For high-definition all-digital video to look its best, data must be transferred from the DVI HDTV tuner or DVI-equipped DVD player to the display in pure digital form, according to Monster Cable, which is offering its DVI400 cable to do the job. Monster DVI400 all-digital video interface cable has the bandwidth to deliver uncompressed video signals from any digital set-top box or DVI-equipped DVD player to a HDTV display, said the company. DVI400 has a suggested retail of $79.95 for cable a bit longer than 3 feet.
For ultra-high resolution HDTV pictures, Monster has introduced its M500DVI high bandwidth, low-loss DVI interface cable.
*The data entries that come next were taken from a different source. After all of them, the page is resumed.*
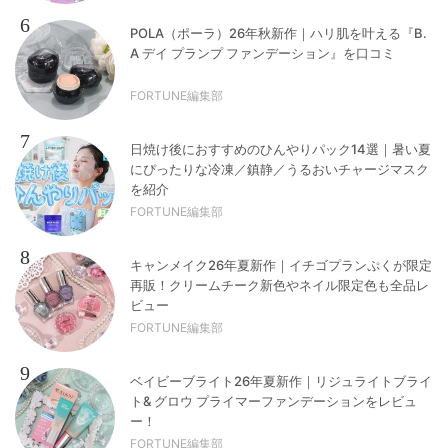
6
POLA（ポーラ）26年秋新作｜ハリ肌を叶える『B.
A デイ プランプ ファンデーション』を口コミ
FORTUNE編集部
7
日焼け後におすすめのひんやりパック14選｜暑い夏
にぴったりな冷凍／鎮静／うるおいチャージマスク
を紹介
FORTUNE編集部
8
キャンメイク26年夏新作｜イチゴプランぷくが限定
再販！クリームチーク新色やネイル限定色も全品レ
ビュー
FORTUNE編集部
9
ベイビーブライト26年夏新作｜リジュライトブライ
ト& グロウ プライマーファンデーションをレビュ
ー！
FORTUNE編集部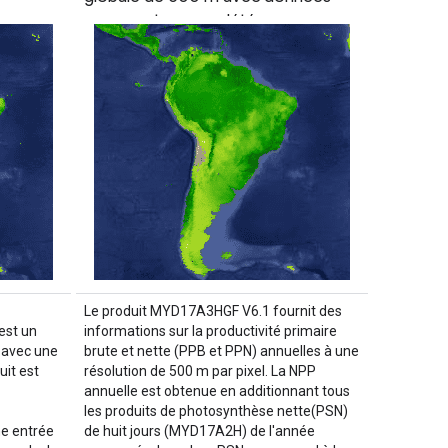
manquantes complétées
Le produit MYD17A3HGF V6.1 fournit des
est un
informations sur la productivité primaire
 avec une
brute et nette (PPB et PPN) annuelles à une
uit est
résolution de 500 m par pixel. La NPP
annuelle est obtenue en additionnant tous
les produits de photosynthèse nette(PSN)
me entrée
de huit jours (MYD17A2H) de l'année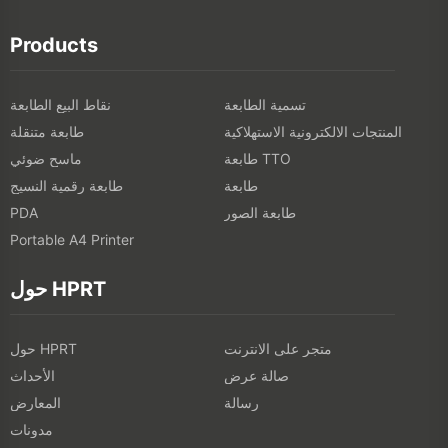
Products
تسمية الطابعة
نقاط البيع الطابعة
المنتجات الالكترونية الاستهلاكية
طابعة متنقلة
طابعة TTO
ماسح ضوئي
طابعة
طابعة رقمية النسيج
طابعة الصور
PDA
Portable A4 Printer
حول HPRT
متجر على الانترنت
حول HPRT
صالة عرض
الأحداث
رسالة
المعارض
مدونات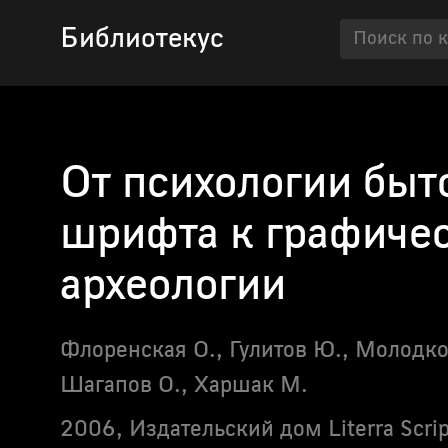
Библиотекус
От психологии быт
шрифта к графиче
археологии
Флоренская О., Гулитов Ю., Молодк
Шагапов О., Харшак М.
2006,
Издательский дом Literra Scrip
The cable features more shielding than any other DVI interface available for maximum rejection of RFI and EMI. It has more than twice the bandwidth required for a 1,920 by 1,080i HDTV signal, making it ideally suited to preserve pristine, high-resolution all-digital HDTV signals. Suggested retail is $99.95 for just over 3 feet of length.
Belkin, which currently sells a broad array of products to attach to HDTV and digital set-top boxes — IEEE 1394b, DVI and component video cables — continues to develop cabling for tomorrow. The company claims experience with Ethernet networking, KVM, USB, peripheral sharing devices and cables has enabled it to create hardware to manage, store and distribute A/V content in ways not currently available.
Belkin said it has learned certain lessons, such as when printer interfaces moved from parallel to USB, that are directly applicable to today's A/V space. While component video represents the best in class connectivity, cost concerns and the popularity of video components, shipping with only composite or S-video connectors, mandate a reverse plan-o-gram at retail, said the company.
Plan-o-grams should evolve at a pace commensurate with technology adoption curves and platform penetration, Belkin said. Thus, the company is working with channel partners to ensure their plan-o-grams represent optimal mix for revenue and profitability.